Dès la semaine suivante, la question allait être discutée dans beaucoup d’AG. Agacés de voir le président de l’Unef, Bruno Julliard, en seul représentant autoproclamé de leur mouvement, de nombreux étudiants souhaitaient l’élection de porte-parole de la coordination. L’Unef a du s’y résoudre, mais a continué de flatter les préjugés anti-organisation de ceux qui se croyaient les plus radicaux : le comité national de grève fut refusé au profit d’un groupe de porte-parole au mandat strictement limité. Trop peu et trop tard pour que la coordination s’impose comme une direction du mouvement étudiant au yeux des confédérations, sans parler des millions de salariés qui n’ont participé que de loin.

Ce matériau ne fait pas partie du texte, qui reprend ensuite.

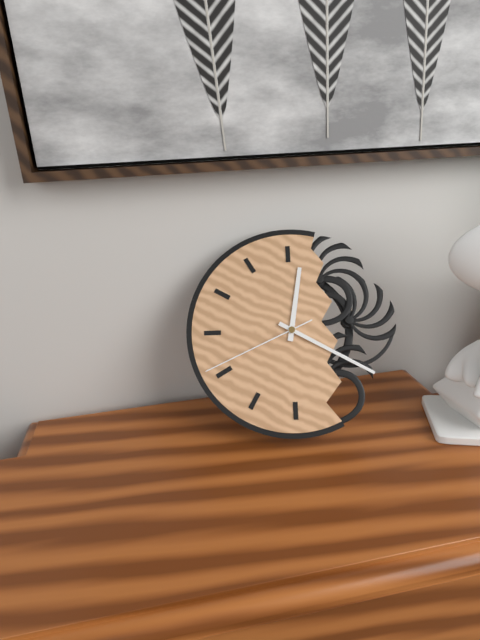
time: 12:20:41
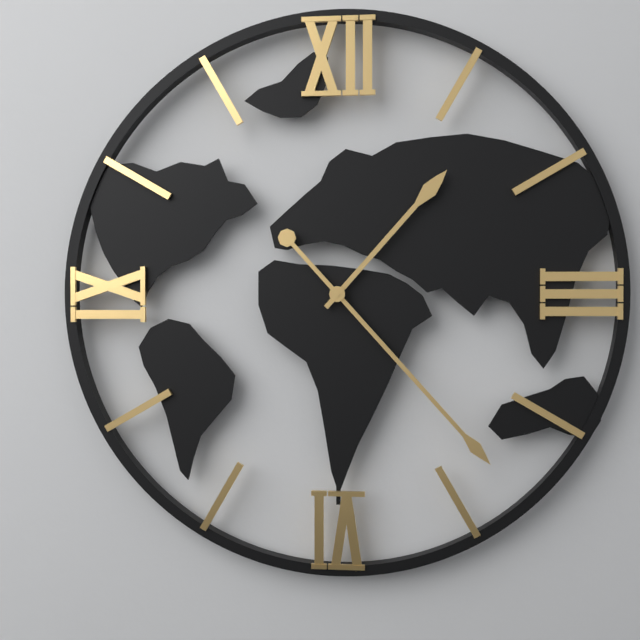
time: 1:23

Cette faiblesse a contribué au reflux brutal dès le lendemain de l’annonce du retrait du CPE : les syndicats ayant décrété que les revendications étaient satisfaites, aucune voix assez puissante ne se faisait entendre pour dire qu’il y avait plus à gagner.

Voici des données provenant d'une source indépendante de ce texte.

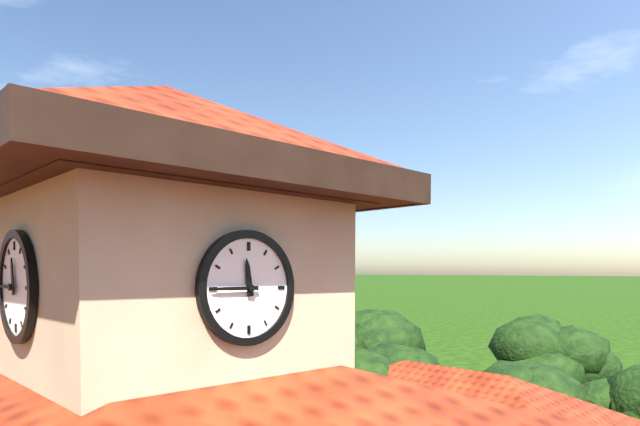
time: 11:45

Par manque de confiance en elle-même et parce que les révolutionnaires n’ont pas toujours réussi à convaincre, la coordination a échoué à populariser au-delà des assemblées générales l’exigence des étudiants d’engager une lutte d’ensemble contre la précarité.

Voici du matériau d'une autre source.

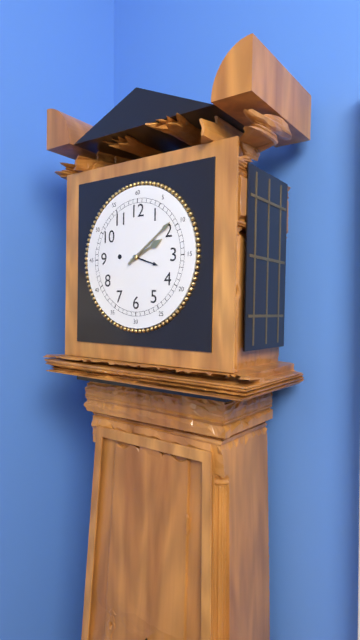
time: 2:09
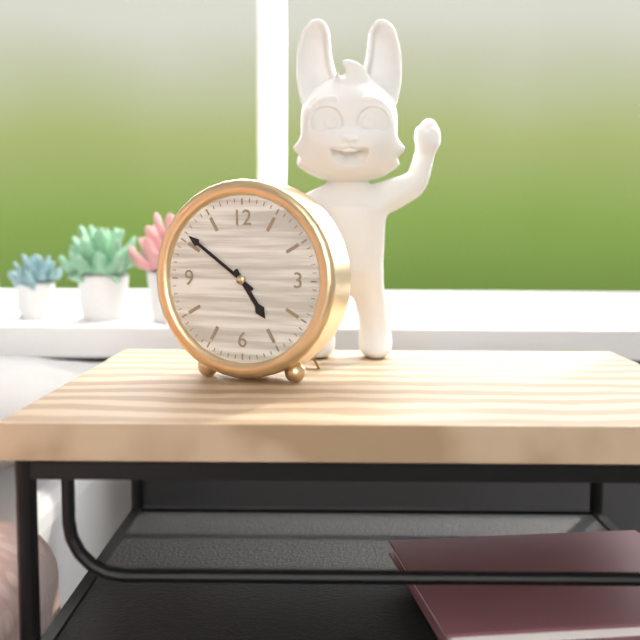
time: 4:51
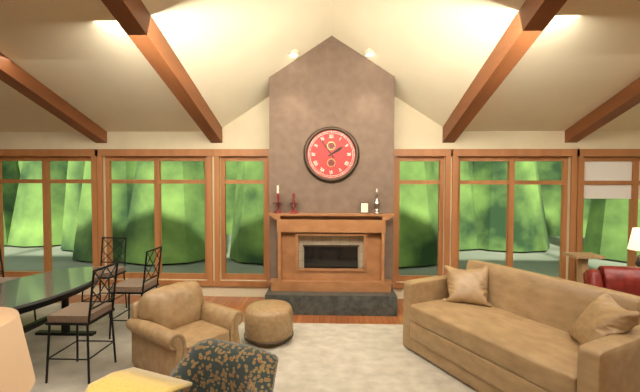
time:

Pourtant elle a permis de poser des échéances, ce qui a exercé une pression certaine sur les directions syndicales. Et l’expérience d’une auto-organisation, même limitée et imparfaite, du niveau local au national, laissera des traces. Les révolutionnaires, en premier lieu les JCR et la Fraction de Lutte ouvrière, ont eu raison d’intervenir dans cette coordination pour tenter d’en faire une véritable direction du mouvement, même s’ils n’ont pas atteint leur but. C’est une question de principe que d’encourager par tous les moyens les grévistes à diriger démocratiquement leur mouvement.

Raphaël PRESTON


Structuration régionale et structuration lycéenne

Au niveau régional, les coordinations, là où elles ont existé, ont pris des formes différentes. À Lyon, en plus des AG sur toutes les facs et lycées mobilisés, se tenait deux fois par semaine une AG de ville, ouverte à tous, jeunes et moins jeunes, étudiants et salariés, qui permettait de discuter de l’état du mouvement et d’organiser manifs et actions sur la ville. Ce fonctionnement a été testé sur Paris où trois AG ouvertes se sont tenues à l’issue des premières manifs en février. Malheureusement, l’opposition « d’autonomes », refusant les tribunes comme les ordres du jour, et à vrai dire toute forme d’organisation, a imposé la nécessité de créer une coordination parisienne où ne pouvaient s’exprimer que des délégués mandatés par les AG. Dès la seconde réunion, un bureau de coordination révocable a été élu, chargé d’organiser les initiatives votées en coordination : édition de tracts à destination des salariés, organisation d’actions, choix des parcours des manifestations étudiantes.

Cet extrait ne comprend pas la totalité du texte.